Work required
Beginning with the line below that contains "Sådan forbedrer du dit hjem med" and ending with the line that contains "vinteren og køligheden", copy every line exactly. Copy nothing else.

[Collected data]
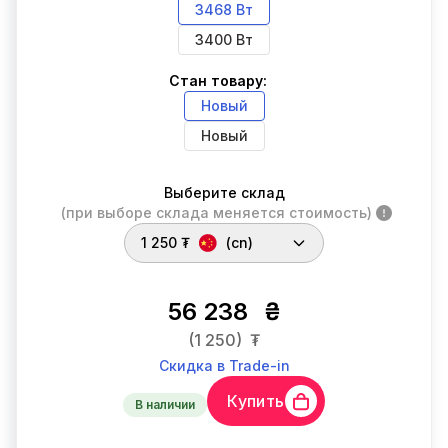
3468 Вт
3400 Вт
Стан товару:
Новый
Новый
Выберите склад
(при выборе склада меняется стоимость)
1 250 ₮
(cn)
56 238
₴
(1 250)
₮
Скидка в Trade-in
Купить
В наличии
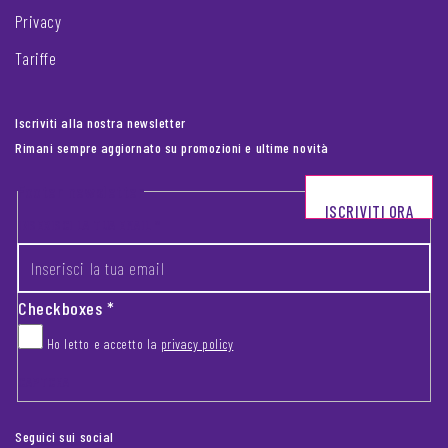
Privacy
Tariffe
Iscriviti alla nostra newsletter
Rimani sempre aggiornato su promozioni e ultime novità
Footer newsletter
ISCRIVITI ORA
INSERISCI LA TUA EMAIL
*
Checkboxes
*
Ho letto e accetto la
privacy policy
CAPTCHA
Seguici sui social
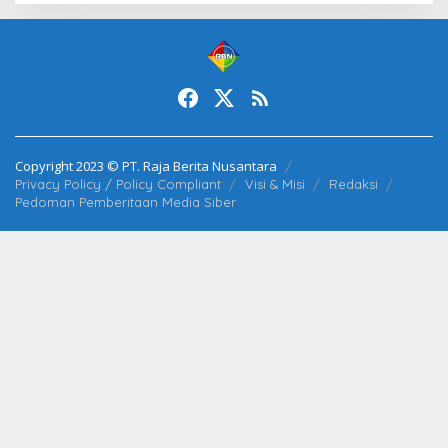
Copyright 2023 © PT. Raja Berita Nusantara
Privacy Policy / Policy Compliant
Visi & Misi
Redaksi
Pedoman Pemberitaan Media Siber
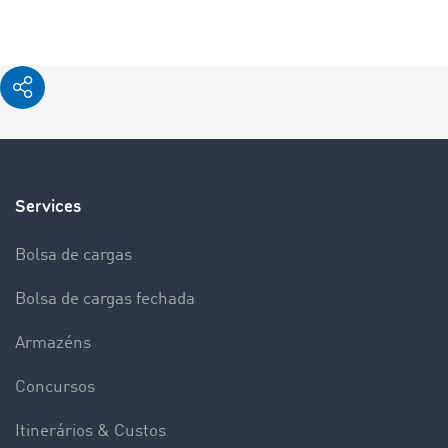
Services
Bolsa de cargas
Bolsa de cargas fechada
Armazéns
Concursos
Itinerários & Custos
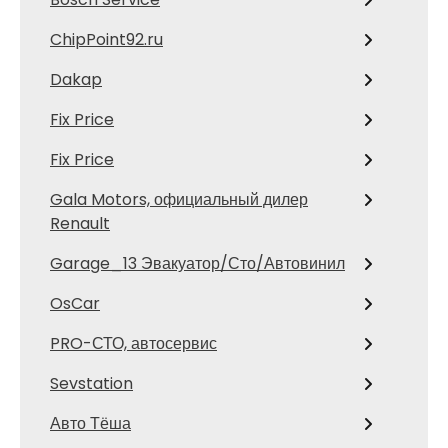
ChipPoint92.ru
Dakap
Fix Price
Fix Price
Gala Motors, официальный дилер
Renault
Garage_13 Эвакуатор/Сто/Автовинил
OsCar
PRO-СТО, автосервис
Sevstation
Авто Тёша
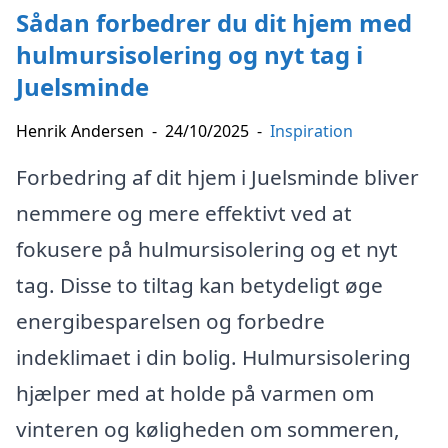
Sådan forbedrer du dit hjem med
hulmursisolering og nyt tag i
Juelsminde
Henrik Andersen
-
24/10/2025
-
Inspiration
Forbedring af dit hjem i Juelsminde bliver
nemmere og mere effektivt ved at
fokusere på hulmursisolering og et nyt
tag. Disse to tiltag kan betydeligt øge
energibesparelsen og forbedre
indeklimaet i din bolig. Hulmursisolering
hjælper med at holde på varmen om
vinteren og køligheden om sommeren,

==

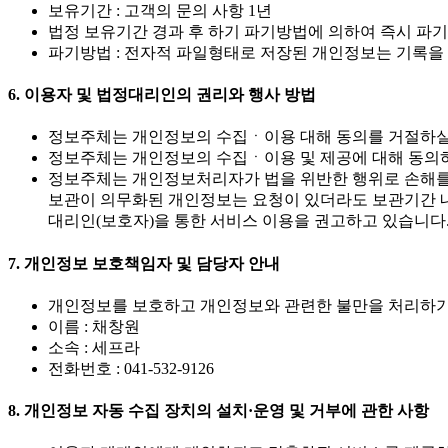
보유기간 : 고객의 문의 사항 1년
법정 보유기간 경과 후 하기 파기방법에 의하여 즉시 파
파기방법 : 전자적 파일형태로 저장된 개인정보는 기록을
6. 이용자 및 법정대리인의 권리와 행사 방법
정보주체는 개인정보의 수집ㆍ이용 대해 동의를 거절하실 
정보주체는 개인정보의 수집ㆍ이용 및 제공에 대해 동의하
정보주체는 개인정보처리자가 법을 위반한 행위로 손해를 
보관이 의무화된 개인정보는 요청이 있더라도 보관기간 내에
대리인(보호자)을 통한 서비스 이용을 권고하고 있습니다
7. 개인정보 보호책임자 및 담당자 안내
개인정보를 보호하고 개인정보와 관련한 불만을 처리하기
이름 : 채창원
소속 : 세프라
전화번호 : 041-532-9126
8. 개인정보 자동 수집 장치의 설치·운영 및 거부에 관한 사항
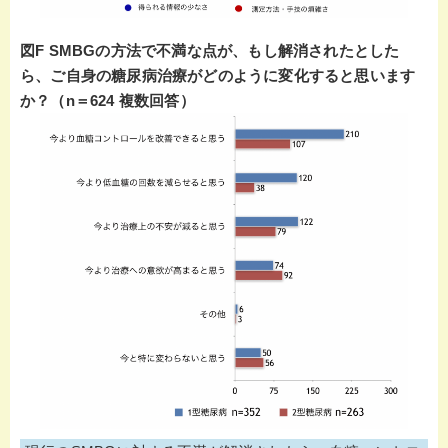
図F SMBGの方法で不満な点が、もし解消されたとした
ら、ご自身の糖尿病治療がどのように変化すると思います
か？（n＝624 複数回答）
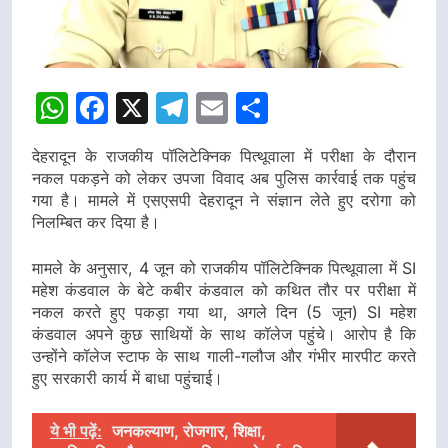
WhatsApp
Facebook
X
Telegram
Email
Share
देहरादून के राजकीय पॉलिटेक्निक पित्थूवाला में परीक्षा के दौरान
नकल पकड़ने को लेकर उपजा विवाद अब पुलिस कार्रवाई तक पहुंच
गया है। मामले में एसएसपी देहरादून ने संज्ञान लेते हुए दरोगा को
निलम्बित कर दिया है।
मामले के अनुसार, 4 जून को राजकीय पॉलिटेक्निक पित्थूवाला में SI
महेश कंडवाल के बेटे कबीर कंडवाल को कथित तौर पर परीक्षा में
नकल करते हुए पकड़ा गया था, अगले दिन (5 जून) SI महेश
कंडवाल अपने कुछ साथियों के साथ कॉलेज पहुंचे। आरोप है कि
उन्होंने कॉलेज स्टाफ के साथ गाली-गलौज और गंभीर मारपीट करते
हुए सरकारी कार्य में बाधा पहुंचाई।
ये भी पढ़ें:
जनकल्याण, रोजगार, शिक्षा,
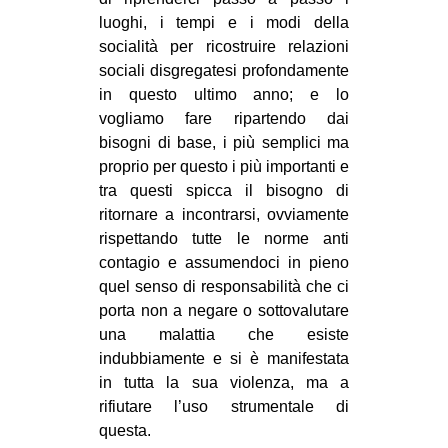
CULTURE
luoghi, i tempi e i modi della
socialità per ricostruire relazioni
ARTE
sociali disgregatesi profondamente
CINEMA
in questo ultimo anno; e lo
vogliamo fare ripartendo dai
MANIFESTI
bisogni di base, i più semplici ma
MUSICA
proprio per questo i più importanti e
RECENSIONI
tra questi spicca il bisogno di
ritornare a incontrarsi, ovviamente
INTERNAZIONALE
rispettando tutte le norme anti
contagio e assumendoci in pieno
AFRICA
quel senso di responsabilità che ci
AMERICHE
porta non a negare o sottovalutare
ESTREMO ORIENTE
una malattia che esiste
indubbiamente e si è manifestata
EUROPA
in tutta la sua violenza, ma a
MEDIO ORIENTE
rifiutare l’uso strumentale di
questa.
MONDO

...

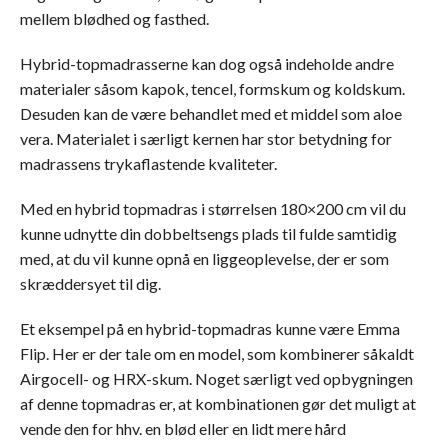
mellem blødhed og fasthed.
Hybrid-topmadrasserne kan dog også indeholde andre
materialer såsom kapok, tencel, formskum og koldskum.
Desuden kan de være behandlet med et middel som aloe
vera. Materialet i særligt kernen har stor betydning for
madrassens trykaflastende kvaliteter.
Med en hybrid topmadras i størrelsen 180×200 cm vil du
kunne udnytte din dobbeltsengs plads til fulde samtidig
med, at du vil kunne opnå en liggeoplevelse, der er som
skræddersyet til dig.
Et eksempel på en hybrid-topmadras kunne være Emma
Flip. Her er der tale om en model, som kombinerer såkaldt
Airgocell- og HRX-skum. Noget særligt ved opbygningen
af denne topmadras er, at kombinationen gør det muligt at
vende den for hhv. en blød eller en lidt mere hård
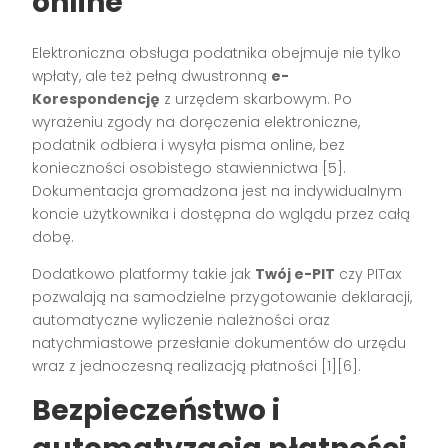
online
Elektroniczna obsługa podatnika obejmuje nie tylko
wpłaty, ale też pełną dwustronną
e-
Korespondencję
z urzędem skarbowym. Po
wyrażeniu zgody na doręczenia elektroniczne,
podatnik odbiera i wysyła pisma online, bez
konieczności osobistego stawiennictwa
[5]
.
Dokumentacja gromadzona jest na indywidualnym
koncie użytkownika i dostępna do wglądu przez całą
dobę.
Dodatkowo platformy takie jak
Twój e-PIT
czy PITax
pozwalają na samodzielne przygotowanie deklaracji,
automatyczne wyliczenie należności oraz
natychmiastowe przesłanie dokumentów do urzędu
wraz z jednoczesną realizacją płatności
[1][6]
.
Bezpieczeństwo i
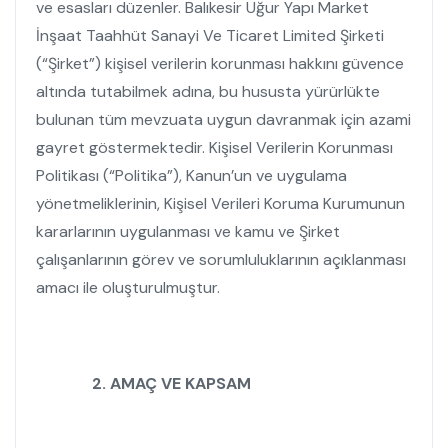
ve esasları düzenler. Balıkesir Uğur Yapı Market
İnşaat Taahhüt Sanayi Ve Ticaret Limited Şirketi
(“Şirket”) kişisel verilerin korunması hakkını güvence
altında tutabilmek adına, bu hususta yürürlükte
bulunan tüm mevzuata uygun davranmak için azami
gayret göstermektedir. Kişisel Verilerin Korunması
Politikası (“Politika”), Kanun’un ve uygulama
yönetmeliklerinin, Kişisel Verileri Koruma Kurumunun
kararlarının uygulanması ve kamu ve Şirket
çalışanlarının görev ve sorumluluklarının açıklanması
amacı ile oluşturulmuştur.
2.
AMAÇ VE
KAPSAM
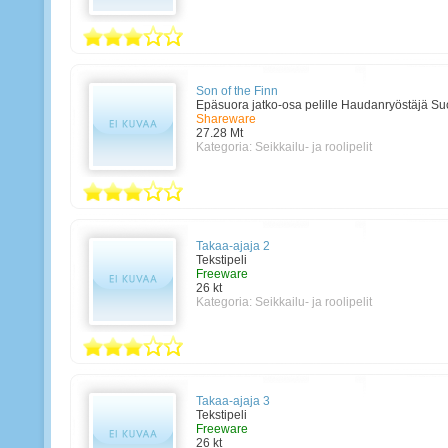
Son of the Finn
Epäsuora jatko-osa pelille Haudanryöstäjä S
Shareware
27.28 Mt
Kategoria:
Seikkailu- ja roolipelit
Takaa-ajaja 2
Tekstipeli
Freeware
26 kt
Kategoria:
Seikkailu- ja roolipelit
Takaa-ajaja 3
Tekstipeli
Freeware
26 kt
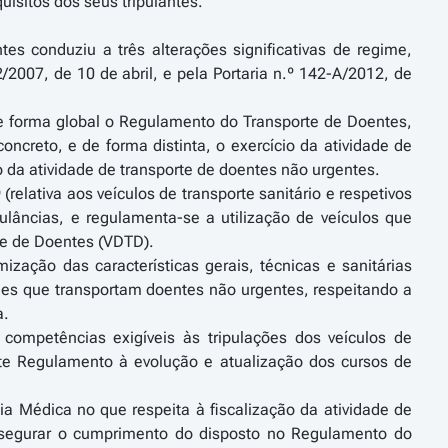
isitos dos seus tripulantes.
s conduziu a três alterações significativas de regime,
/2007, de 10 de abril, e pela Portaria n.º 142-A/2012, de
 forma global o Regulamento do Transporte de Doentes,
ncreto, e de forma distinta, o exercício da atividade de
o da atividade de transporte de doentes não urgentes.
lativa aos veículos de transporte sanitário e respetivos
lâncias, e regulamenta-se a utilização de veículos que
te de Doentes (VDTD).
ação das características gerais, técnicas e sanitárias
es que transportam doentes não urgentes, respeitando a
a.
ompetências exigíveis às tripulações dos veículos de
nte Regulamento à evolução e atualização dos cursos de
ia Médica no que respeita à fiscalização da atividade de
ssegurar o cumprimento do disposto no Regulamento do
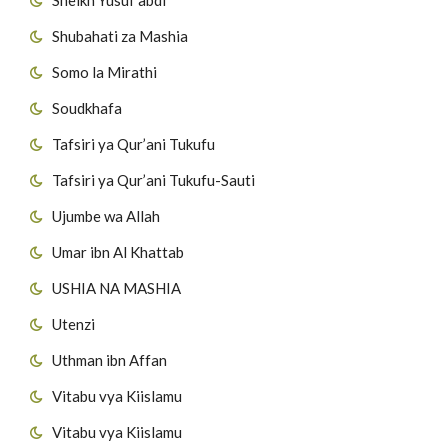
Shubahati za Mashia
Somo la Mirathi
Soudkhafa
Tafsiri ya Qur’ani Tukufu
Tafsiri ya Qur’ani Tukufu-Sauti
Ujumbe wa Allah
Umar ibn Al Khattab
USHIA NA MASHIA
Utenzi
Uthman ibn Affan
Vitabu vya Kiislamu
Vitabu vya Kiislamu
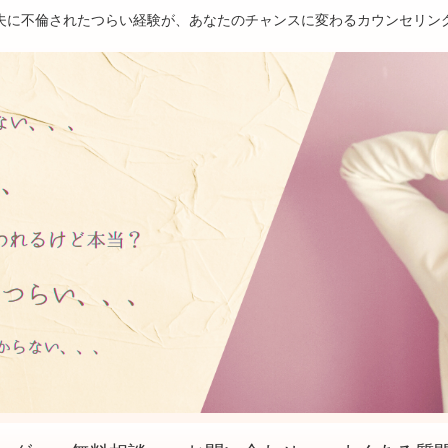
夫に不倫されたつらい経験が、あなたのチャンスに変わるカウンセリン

Response area
Sådan forbedrer du dit hjem med
hulmursisolering og nyt tag i
Juelsminde
Henrik Andersen
-
24/10/2025
-
Inspiration
Forbedring af dit hjem i Juelsminde bliver
nemmere og mere effektivt ved at
fokusere på hulmursisolering og et nyt
tag. Disse to tiltag kan betydeligt øge
energibesparelsen og forbedre
indeklimaet i din bolig. Hulmursisolering
hjælper med at holde på varmen om
vinteren og køligheden om sommeren,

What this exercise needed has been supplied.